COMMISSIONER JOEL GILBERTSON: When you go last, you start to sound like a broken record, I guess. What is overwhelming and the greatest challenge facing this state right now is chronic disease and the chronic disease burden that's placing on the health system. We have a health care system that's structured right now in the way we deliver the care around episodic, acute care interactions with the health care system which means you have a chronic condition but at times it becomes so severe you're going to have to end up in the doctor's office or the emergency room at Providence or some other facility in the state.
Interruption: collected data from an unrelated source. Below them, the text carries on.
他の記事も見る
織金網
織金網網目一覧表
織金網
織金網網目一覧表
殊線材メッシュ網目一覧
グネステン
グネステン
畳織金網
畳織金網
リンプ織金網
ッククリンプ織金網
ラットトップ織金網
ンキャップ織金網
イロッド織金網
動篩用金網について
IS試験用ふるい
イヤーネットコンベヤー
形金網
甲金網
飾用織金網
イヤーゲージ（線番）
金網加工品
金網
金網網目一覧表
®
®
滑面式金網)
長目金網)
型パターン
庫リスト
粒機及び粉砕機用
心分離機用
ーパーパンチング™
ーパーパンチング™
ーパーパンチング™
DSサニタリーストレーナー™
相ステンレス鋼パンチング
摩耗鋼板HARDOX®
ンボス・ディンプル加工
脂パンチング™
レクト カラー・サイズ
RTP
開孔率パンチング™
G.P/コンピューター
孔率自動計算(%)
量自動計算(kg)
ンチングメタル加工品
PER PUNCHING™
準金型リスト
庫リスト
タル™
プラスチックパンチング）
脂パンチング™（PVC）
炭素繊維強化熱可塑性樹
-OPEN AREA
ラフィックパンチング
And so what we really need to focus on overwhelmingly to lower the cost of care which is by driving down the cost that's how you increase access is focusing on how you get Alaska healthy which I think a few of the panelists have already mentioned. And I think it's the most important thing. We laugh at it at times, but it's a serious issue. We're just not a healthy state overall and healthy behaviors and we need to exercise more and eat less and lead a healthy life style. Asthma, alcoholism, obesity, heart disease,diabetes.
These chronic diseases burdens are overwhelmingly driving our cost increases in the system. And so we have to focus on education and prevent campaigns on how are we going to motivate Alaskans to lead healthier life styles. How are we going to motivate Alaskans to have healthier behaviors. How are we going to work to transition our health care system to be designed around how do we keep people out of operating rooms rather than how do we provide better care in operating rooms. And that's a change for every practice to look at.
Cardiologists right now can practice out of a hospital rather than practicing out of a doctor's office and (indiscernible) an entire practice around how do I keep people out of the hospital. And that's a real system change that is very difficult to to move forward on, but it's something we have to do. We have to find a way to manage chronic disease as a chronic disease burden, to lower the rate of those episodic acute care interactions with the health care system.
And then behind that and most importantly and concurrently with that is to focus on primary prevention. Investing in prevention efforts. And I worked with the Governor this year on a number of proposals this administration has put forward about investing our dollars in prevention, around substance abuse and prevention campaigns and better screening, and a number of other ways that we could try and lower that cost burden of coming into the system.
And, you know, the last thing we have to look on is let's look at the big picture. I mean constantly talk about issues in a vacuum, health care, economic development, various issues, and we have to understand that what we really need to be working towards constructively is community wellness. And community wellness is a very difficult thing to describe in any detail, the concept isn't an easy thing to describe, but how do we look at those interactions between economic development, safety, health care status and opportunity in communities to find ways in which we work constructively with all partners in the sector to increase outcomes and have a healthier and safer Alaska.